§ TASK PROMPT:
Your task is to transcribe all of the records exactly and leave out the pictures.

+++ DATASET EXTRACT +++

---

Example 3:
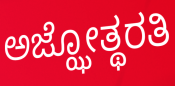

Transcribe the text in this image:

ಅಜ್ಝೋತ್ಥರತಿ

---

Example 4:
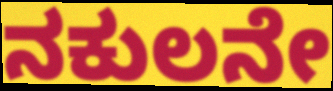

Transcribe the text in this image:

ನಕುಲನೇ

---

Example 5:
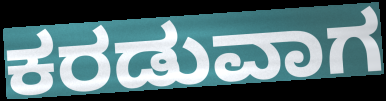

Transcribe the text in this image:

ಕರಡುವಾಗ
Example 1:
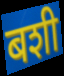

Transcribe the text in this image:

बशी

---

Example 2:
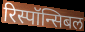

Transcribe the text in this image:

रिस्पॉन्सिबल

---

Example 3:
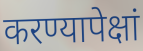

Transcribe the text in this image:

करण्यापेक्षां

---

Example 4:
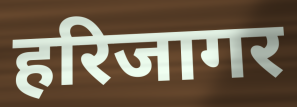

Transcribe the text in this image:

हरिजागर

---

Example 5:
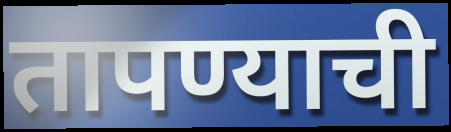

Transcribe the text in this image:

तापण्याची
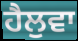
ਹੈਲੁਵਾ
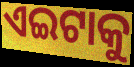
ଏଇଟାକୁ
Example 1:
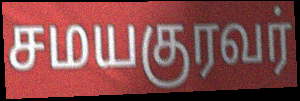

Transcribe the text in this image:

+++

§ SOLUTION TO THIS PROBLEM:
---

Example 3:

Transcribe the text in this image:

ಅಜ್ಝೋತ್ಥರತಿ

---

Example 4:

Transcribe the text in this image:

ನಕುಲನೇ

---

Example 5:

Transcribe the text in this image:

ಕರಡುವಾಗ
Example 1:

Transcribe the text in this image:

बशी

---

Example 2:

Transcribe the text in this image:

रिस्पॉन्सिबल

---

Example 3:

Transcribe the text in this image:

करण्यापेक्षां

---

Example 4:

Transcribe the text in this image:

हरिजागर

---

Example 5:

Transcribe the text in this image:

तापण्याची
ਹੈਲੁਵਾ
ଏଇଟାକୁ
Example 1:

Transcribe the text in this image:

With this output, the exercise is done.